- [REQUIRED ACTION]:
State the number of lines in the following data that include the word "than", with no other text.

(Saved entries)
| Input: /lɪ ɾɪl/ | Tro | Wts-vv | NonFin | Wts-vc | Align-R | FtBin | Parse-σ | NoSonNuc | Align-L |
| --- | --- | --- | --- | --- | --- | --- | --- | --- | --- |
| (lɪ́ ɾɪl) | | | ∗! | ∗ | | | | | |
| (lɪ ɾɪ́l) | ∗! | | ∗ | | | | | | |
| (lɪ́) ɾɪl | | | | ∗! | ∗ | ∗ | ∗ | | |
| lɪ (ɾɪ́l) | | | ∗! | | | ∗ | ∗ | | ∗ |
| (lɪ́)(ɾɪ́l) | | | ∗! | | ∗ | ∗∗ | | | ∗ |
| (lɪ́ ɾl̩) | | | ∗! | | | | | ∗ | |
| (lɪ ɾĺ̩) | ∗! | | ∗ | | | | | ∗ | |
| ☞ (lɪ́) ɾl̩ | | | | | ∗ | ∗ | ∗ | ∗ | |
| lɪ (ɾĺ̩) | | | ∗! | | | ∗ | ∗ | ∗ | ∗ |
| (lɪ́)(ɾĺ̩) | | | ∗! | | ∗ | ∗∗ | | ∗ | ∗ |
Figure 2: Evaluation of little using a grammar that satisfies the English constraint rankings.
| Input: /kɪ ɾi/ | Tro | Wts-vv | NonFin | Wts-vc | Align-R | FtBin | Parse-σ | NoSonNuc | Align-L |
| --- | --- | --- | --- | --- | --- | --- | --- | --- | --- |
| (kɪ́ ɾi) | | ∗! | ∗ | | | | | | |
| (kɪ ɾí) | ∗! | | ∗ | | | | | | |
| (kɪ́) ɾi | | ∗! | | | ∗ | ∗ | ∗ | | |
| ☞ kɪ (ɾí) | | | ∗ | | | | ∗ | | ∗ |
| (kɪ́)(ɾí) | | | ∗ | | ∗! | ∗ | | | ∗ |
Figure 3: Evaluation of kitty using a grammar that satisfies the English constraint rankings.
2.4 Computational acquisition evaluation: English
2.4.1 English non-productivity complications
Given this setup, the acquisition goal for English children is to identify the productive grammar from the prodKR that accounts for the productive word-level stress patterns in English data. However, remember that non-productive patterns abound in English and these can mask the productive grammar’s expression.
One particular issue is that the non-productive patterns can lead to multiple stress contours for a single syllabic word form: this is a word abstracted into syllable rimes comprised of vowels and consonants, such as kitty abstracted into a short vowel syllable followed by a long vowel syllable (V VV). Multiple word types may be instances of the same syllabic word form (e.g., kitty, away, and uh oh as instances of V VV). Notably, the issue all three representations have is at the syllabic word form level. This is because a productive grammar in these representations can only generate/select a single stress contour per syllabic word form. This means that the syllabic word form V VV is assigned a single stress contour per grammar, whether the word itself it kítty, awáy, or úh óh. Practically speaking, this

==

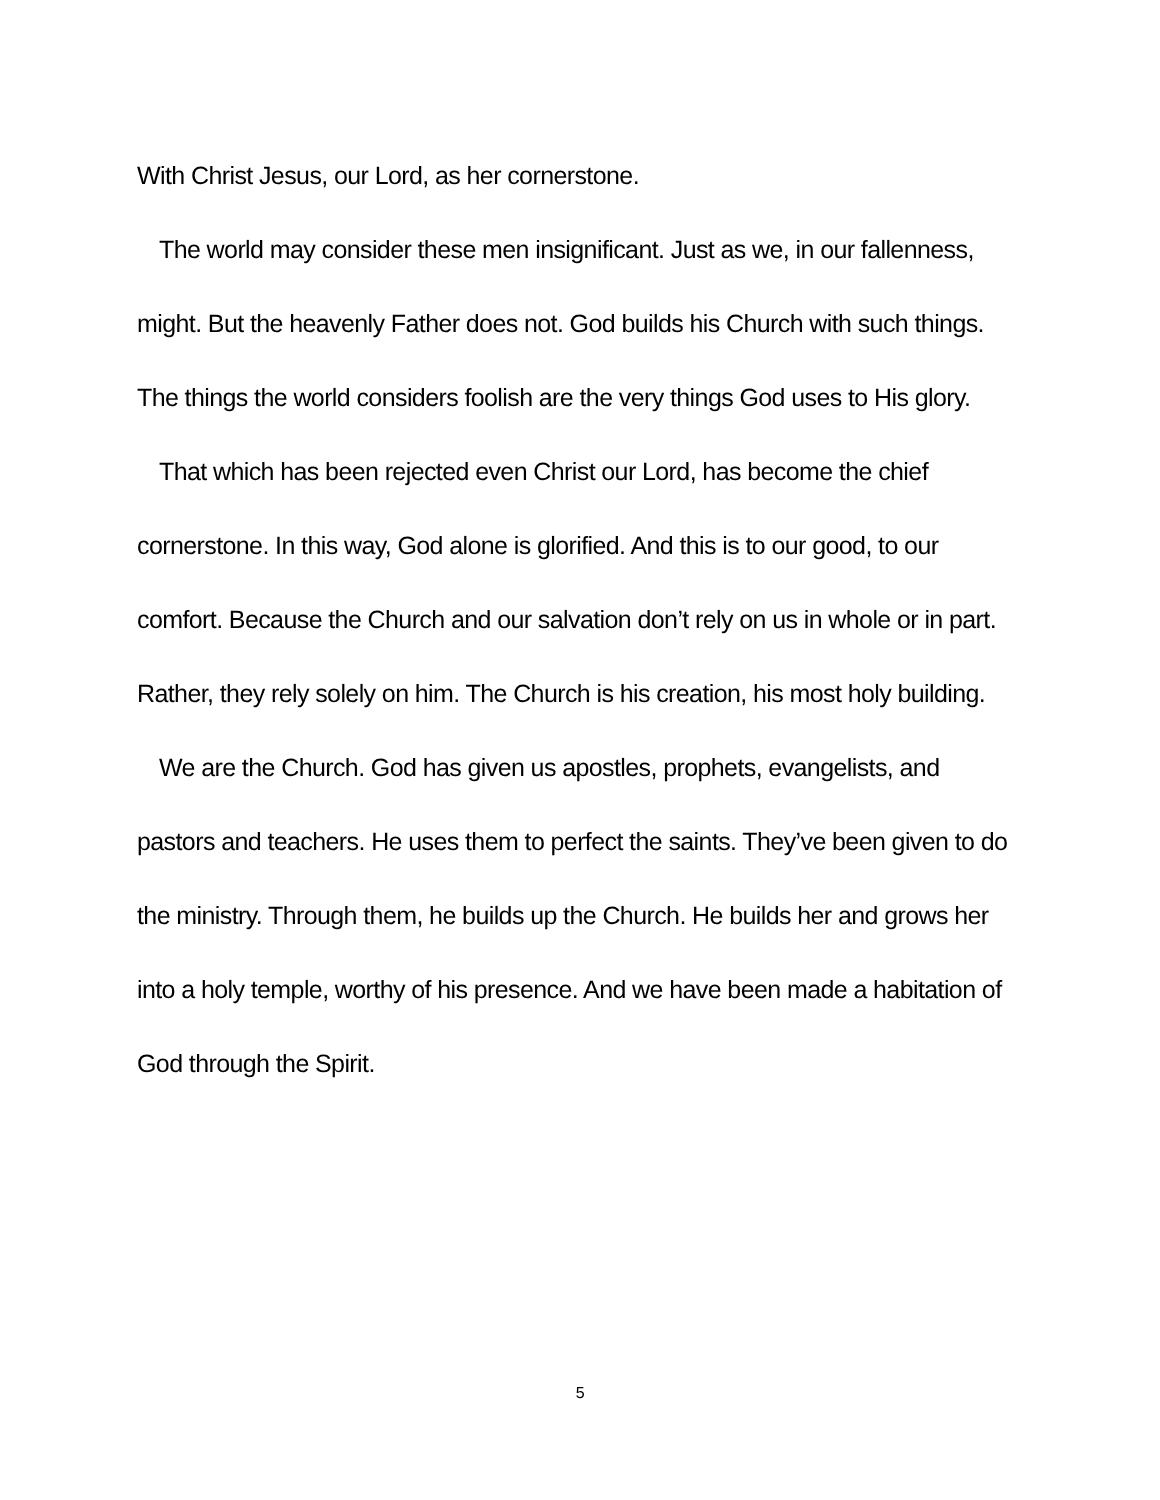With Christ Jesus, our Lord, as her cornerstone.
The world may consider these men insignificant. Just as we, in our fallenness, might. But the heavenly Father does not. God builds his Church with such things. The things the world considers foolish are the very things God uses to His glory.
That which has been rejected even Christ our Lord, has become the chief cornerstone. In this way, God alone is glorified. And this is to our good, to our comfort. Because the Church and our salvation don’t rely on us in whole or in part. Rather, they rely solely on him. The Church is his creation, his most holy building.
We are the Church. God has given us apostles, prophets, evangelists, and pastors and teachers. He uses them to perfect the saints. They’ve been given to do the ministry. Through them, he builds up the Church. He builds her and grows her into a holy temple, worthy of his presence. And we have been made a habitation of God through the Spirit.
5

...

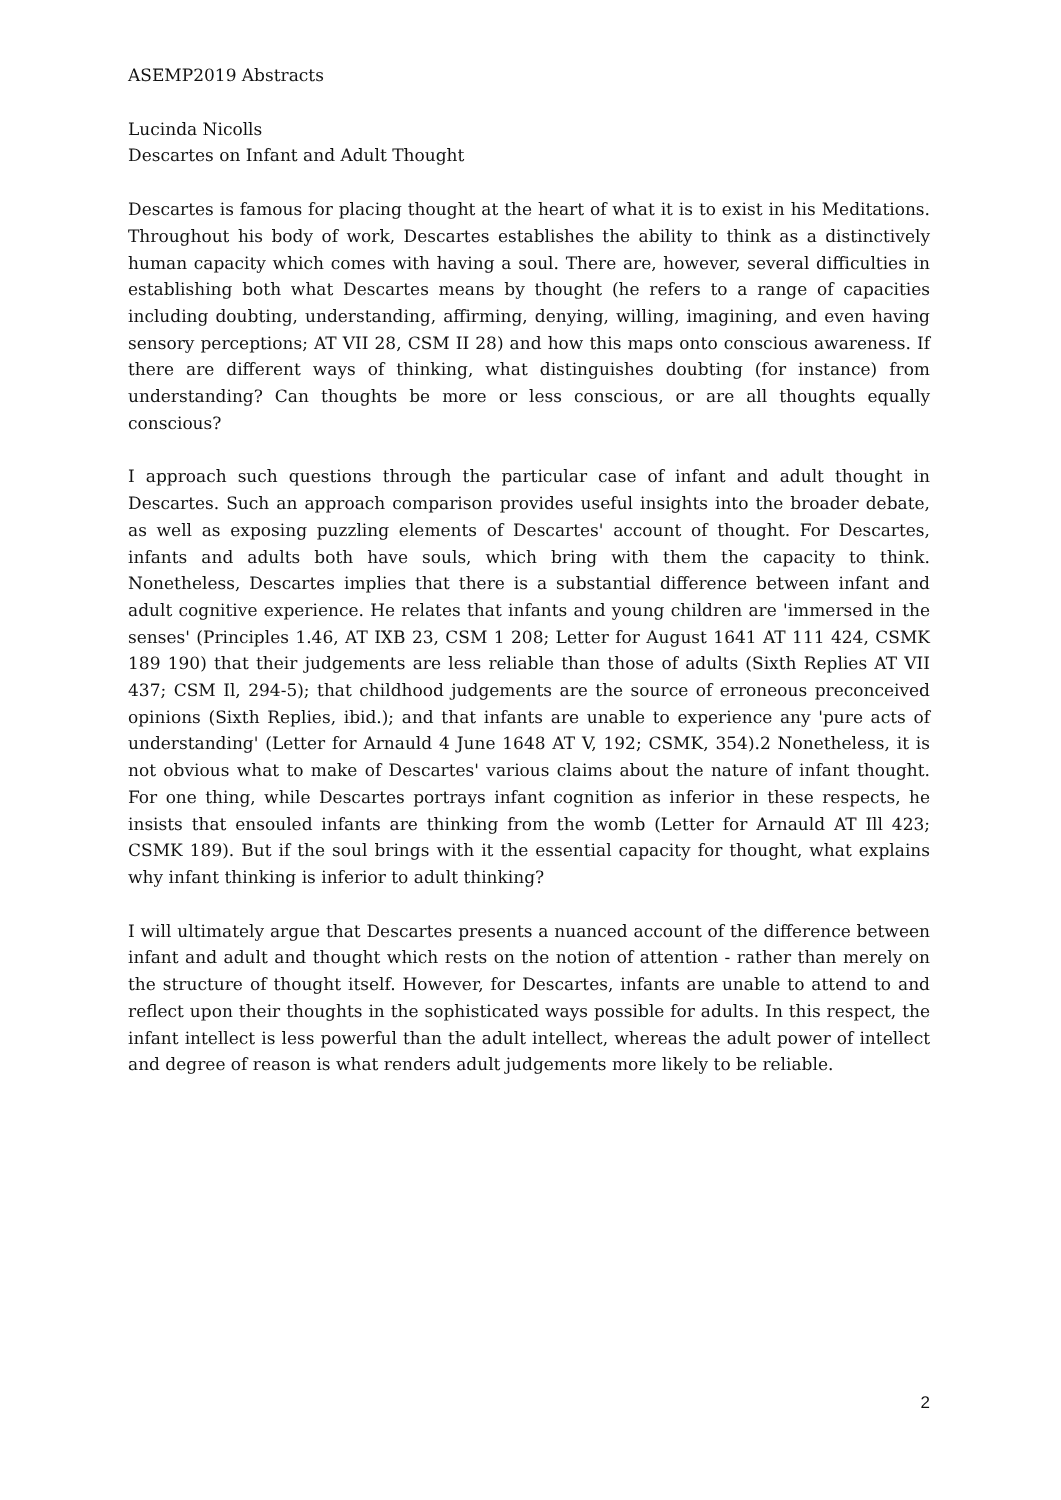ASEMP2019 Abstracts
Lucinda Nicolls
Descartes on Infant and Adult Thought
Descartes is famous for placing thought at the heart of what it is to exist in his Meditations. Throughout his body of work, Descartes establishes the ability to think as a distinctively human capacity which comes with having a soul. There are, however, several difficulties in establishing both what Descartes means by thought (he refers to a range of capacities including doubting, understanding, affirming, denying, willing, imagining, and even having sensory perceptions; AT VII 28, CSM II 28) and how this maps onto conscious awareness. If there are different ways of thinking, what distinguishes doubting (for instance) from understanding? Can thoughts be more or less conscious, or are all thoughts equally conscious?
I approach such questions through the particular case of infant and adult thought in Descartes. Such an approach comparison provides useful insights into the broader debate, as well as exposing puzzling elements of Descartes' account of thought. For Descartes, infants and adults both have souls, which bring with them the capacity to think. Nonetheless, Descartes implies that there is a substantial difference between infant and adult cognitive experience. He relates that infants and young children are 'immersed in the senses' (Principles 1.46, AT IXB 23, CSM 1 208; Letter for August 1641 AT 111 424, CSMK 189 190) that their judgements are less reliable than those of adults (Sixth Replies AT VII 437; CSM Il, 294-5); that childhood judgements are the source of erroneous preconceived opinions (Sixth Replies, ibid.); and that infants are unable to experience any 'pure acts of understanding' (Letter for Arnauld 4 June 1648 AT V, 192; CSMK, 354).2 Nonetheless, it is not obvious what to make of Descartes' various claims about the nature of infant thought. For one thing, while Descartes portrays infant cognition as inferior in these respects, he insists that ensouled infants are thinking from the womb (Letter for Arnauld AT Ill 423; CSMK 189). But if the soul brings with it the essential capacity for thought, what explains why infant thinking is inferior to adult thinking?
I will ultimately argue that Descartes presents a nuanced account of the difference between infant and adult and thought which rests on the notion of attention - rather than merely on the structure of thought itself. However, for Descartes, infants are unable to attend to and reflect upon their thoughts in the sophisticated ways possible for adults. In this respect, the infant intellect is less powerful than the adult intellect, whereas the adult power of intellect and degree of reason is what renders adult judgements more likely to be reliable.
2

- [OUTPUT OF THE EXERCISE]:
2